A digital certificate is a type of technology that allows Internet users to exchange data in a secure manner. It does this using what is known as public key infrastructure (PKI).
Digital certificates contain the hostname and often feature further information about the person or organisation using them — what is essentially their digital identity. Digital certificates work in tandem to form a key pair. A digital certificate key pair is made up of a public key and a private key. This key pair is vital for encrypting communication over the Internet. In other words, when a website and a user are communicating via the Internet, the digital certificates confirm the legitimacy of the website the user is connecting with, and keeps the information sent between the two safe.
The SSL protocol needs digital certificates to function
While the digital certificate keypair is integral to private communication, the SSL (secure sockets layer) protocol is needed to carry out the actual encryption and validation. The SSL protocol is set up on the server where your website is hosted, and basically communicates how the digital certificates will be used (for encryption and decryption).

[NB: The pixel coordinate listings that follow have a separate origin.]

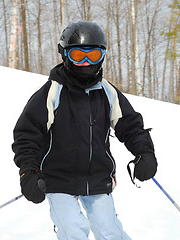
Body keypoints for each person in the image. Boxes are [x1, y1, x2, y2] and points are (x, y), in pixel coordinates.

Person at [12, 20, 158, 240]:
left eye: (94, 56)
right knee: (73, 230)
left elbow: (130, 126)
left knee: (110, 232)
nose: (86, 63)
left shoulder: (107, 92)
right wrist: (28, 171)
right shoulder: (52, 92)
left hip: (97, 177)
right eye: (79, 56)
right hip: (57, 179)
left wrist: (145, 152)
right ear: (65, 55)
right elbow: (27, 135)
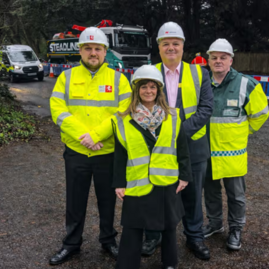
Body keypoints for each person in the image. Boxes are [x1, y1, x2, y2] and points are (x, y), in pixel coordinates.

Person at [48, 27, 132, 265]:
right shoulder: (66, 77)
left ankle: (108, 241)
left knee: (108, 200)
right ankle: (71, 244)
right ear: (81, 51)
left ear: (105, 51)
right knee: (75, 200)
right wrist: (84, 137)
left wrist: (96, 135)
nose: (93, 53)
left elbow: (123, 113)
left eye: (97, 48)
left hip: (107, 151)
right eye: (88, 48)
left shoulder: (119, 79)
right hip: (77, 151)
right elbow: (58, 111)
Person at [142, 22, 213, 261]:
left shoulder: (199, 73)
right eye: (166, 44)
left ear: (183, 46)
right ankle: (154, 235)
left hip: (193, 146)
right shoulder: (147, 72)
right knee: (157, 193)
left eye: (175, 43)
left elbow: (205, 109)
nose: (171, 48)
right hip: (157, 146)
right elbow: (139, 106)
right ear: (159, 47)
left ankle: (194, 237)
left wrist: (178, 132)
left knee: (193, 195)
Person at [113, 65, 192, 269]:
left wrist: (184, 176)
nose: (149, 91)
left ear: (159, 90)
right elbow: (120, 155)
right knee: (132, 227)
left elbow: (182, 148)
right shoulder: (123, 119)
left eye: (153, 87)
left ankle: (169, 263)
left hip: (166, 181)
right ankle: (127, 264)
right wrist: (119, 183)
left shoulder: (173, 117)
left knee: (168, 226)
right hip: (138, 182)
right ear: (136, 90)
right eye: (144, 87)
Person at [203, 38, 269, 250]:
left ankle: (236, 229)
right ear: (209, 60)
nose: (218, 61)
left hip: (233, 154)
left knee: (236, 196)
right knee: (210, 192)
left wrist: (243, 131)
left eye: (223, 57)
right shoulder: (201, 83)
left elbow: (261, 114)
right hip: (207, 152)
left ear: (231, 60)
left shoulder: (246, 84)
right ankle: (214, 224)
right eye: (214, 58)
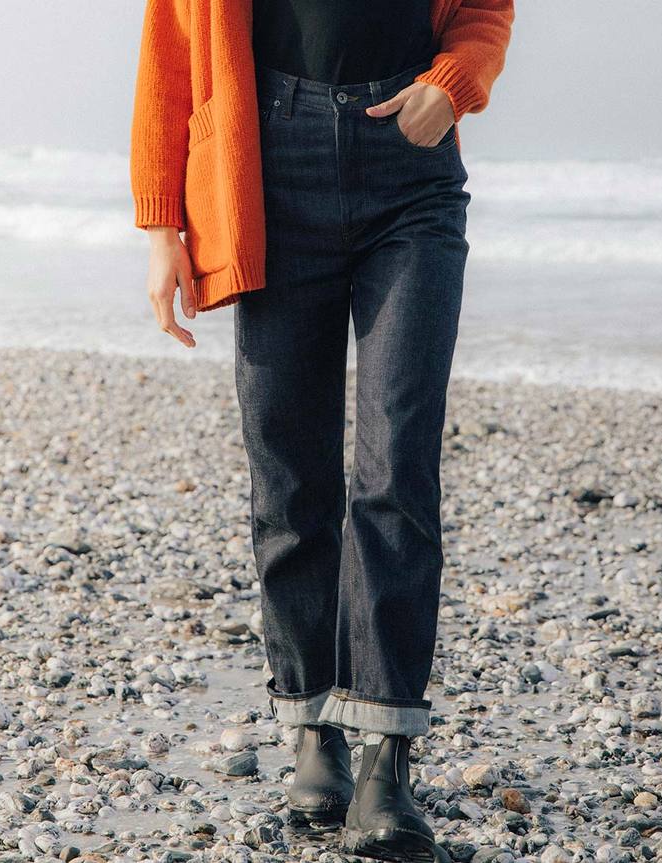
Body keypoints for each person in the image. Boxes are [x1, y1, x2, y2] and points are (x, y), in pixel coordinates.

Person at [131, 1, 513, 859]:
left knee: (396, 468)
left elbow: (485, 9)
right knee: (290, 475)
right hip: (262, 164)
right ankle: (313, 733)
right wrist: (162, 229)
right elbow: (170, 52)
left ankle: (387, 760)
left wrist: (451, 87)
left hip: (408, 168)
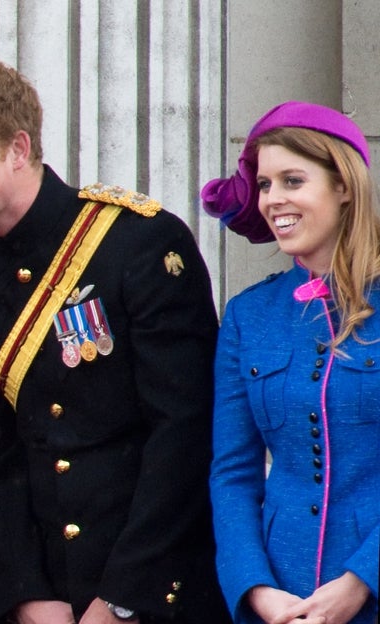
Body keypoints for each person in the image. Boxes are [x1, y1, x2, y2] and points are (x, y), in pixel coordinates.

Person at [0, 57, 231, 624]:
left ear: (16, 147)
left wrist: (121, 600)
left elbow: (183, 433)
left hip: (158, 589)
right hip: (48, 595)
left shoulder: (139, 242)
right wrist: (28, 595)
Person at [201, 101, 380, 624]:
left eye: (292, 180)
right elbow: (232, 474)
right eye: (263, 184)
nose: (273, 199)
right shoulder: (248, 315)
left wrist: (361, 580)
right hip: (284, 600)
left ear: (343, 185)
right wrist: (256, 589)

When an SSL certificate is being created, the private key is generated on the server, either before or at the same time as the Certificate Signing Request (CSR). While the private key remains on the server and is never shared with anybody, the CSR is submitted to a Certificate Authority (CA), such as Sectigo. The CSR contains information about your web server and organization, which the Certificate Authority checks and validates. Once validated, the CA will send the public key. You will then have the key pair necessary for SSL certificates to work.

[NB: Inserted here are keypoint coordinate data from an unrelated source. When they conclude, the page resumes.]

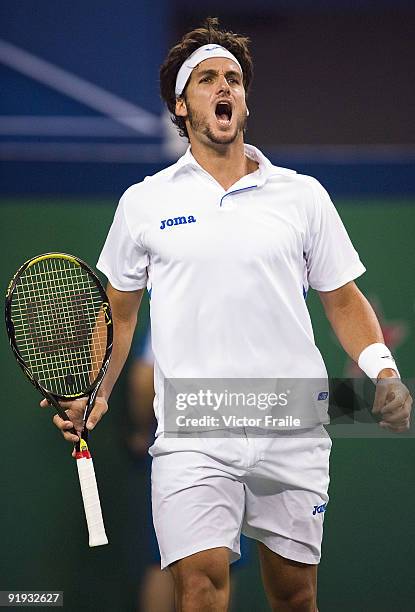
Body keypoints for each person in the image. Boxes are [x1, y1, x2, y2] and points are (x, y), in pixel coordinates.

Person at [43, 17, 412, 612]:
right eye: (208, 78)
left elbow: (343, 299)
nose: (225, 88)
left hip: (291, 420)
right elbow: (120, 314)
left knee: (294, 597)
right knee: (201, 586)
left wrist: (384, 371)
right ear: (182, 105)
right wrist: (95, 391)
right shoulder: (144, 203)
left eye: (234, 79)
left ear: (244, 101)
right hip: (193, 428)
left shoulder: (302, 196)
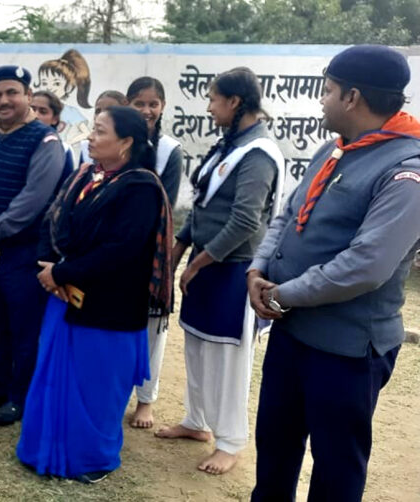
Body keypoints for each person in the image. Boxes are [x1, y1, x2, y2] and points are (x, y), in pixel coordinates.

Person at [249, 45, 420, 501]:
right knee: (274, 452)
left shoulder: (406, 170)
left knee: (335, 471)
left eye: (327, 90)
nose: (321, 100)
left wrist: (283, 294)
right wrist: (258, 267)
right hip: (292, 333)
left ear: (353, 97)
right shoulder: (334, 149)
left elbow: (366, 266)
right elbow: (288, 215)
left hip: (346, 350)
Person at [17, 105, 171, 484]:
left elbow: (120, 250)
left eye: (100, 131)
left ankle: (92, 460)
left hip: (109, 310)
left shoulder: (141, 188)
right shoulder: (87, 175)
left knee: (96, 388)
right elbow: (53, 219)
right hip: (65, 299)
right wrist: (47, 265)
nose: (91, 136)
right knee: (54, 381)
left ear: (126, 142)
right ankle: (45, 450)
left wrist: (60, 272)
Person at [155, 68, 284, 475]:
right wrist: (179, 248)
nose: (209, 107)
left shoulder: (258, 153)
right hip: (208, 262)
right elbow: (203, 205)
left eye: (214, 99)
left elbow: (245, 221)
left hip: (234, 269)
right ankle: (197, 421)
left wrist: (197, 262)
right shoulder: (229, 145)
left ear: (235, 101)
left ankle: (230, 442)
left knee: (228, 356)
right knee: (197, 344)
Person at [0, 65, 66, 426]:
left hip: (22, 251)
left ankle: (20, 399)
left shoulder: (46, 140)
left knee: (24, 328)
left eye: (11, 93)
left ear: (27, 95)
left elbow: (34, 198)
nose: (3, 101)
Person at [125, 76, 183, 429]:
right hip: (117, 252)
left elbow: (166, 204)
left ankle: (146, 400)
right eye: (139, 103)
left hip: (151, 252)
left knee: (152, 329)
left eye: (153, 104)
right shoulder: (119, 142)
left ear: (162, 107)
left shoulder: (169, 151)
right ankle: (118, 391)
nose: (147, 110)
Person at [78, 90, 127, 165]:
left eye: (109, 111)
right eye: (98, 111)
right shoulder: (87, 147)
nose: (101, 115)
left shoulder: (128, 147)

How SSL certificates utilize digital certificate key pairs
SSL certificates keep a connection secure by using a process called Public Key Cryptography. Essentially, when a user sends information via their web browser to your website, the public key will encrypt the data. It can only be decrypted with the related private key. When a client (browser) connects to the server where your website is hosted, they exchange messages about the protocols and cipher suites they support. After that, the web browser will confirm whether or not the site’s SSL certificate is legitimate, and if it is, a session key is created. This encrypts the connection between the server and the client. This process is known as the SSL handshake. The session key is a temporary key and is used only during one specific session a user has with your site. A new session key is created each time someone visits your site.